= Economies of scope =

Efficiencies formed by variety of products or services offered

Economies of scope are "efficiencies formed by variety, not volume" (the latter concept is "economies of scale"). In the field of economics, "economies" is synonymous with cost savings and "scope" is synonymous with broadening production/services through diversified products. Economies of scope is an economic theory stating that average total cost (ATC) of production decrease as a result of increasing the number of different goods produced. For example, a gas station primarily sells gasoline, but can sell soda, milk, baked goods, etc. and thus achieve economies of scope since with the same facility, each new product attracts new dollars a customer would have spent elsewhere. The business historian Alfred Chandler argued that economies of scope contributed to the rise of American business corporations during the 20th century.

==Economics==
The term and the development of the concept are attributed to economists John C. Panzar and Robert D. Willig (1977, 1981). Their 1981 article notes that they had coined the term several years previously, and felt that its logic was "intuitively appealing".

Whereas economies of scale for a firm involve reductions in the average cost (cost per unit) arising from increasing the scale of production for a single product type, economies of scope involve lowering average cost by producing more types of products. Hofstrand notes that the two types of economy "are not mutually exclusive".

Economies of scope make product diversification efficient, as part of the Ansoff Matrix, if they are based on the common and recurrent use of proprietary know-how or on an indivisible physical asset. For example, as the number of products promoted is increased, more people can be reached per unit of money spent. At some point, however, additional advertising expenditure on new products may become less effective (an example of the opposite effect, diseconomies of scope). Related examples include distribution of different types of products, product bundling, product lining, and family branding.

Economies of scope exist whenever the total cost of producing two different products or services (X and Y) is lower when a single firm instead of two separate firms produces by themselves.

$TC(QX + QY) < TC(QX) + TC(QY)$

The degree of economies of scope (DSC) formula is as follows:

$DSC={TC(q1)+TC(q2)-TC(q1,q2) \over TC(q1,q2)}$

If $DSC > 0$, there are economies of scope. It is recommended that two firms cooperate, or systems merge, to produce together.

If $DSC = 0$, there are no economies of scale nor economies of scope.

If $DSC < 0$, there are diseconomies of scope. It is not recommended for the two firms to work together. Diseconomies of scope means that it is more efficient for two firms to work separately since the merged cost per unit is higher than the sum of stand-alone costs.

For a company, if it wants to achieve diversity, the economy of scope is related to resource, and it is similar to resource requirements between enterprises. Relevance supports the economy by improving the applicability of resources in the merged companies and supporting the economical use of resources (such as employees, factories, technical and marketing knowledge) in these companies.

Unlike economies of scale, "which can be reasonably be expected to plateau into an efficient state that will then deliver high-margin revenues for a period", economies of scope may never reach that plateau, or point at all. As Venkatesh Rao of Ribbonfarm explains it, "You may never get to a point where you can claim you have right-sized and right-shaped the business, but you have to keep trying. In fact, managing the ongoing scope-learning process is the essential activity in business strategy. If you ever think you’ve right-sized/right-shaped for the steady state, that’s when you are most vulnerable to attacks."

-*-

WORK TO DO:
Print the part of the economies of scope text from "For a company, if" to "in these companies." without changing a word. The material that comes next plays no part in this.

STORED DATA:
-*-

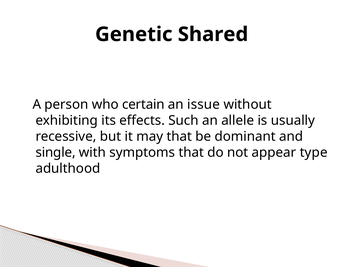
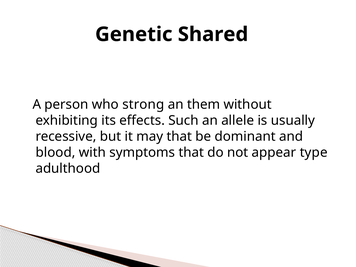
certain: certain -> strong
issue: issue -> them
single: single -> blood
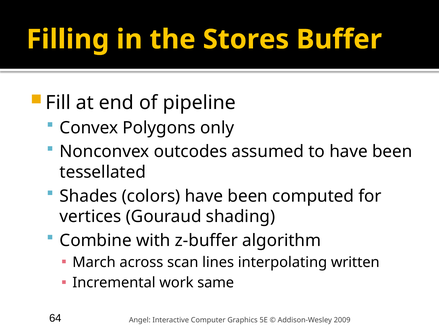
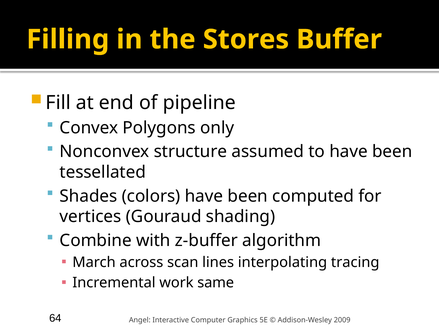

-*-

TASK ANSWER:
For a company, if it wants to achieve diversity, the economy of scope is related to resource, and it is similar to resource requirements between enterprises. Relevance supports the economy by improving the applicability of resources in the merged companies and supporting the economical use of resources (such as employees, factories, technical and marketing knowledge) in these companies.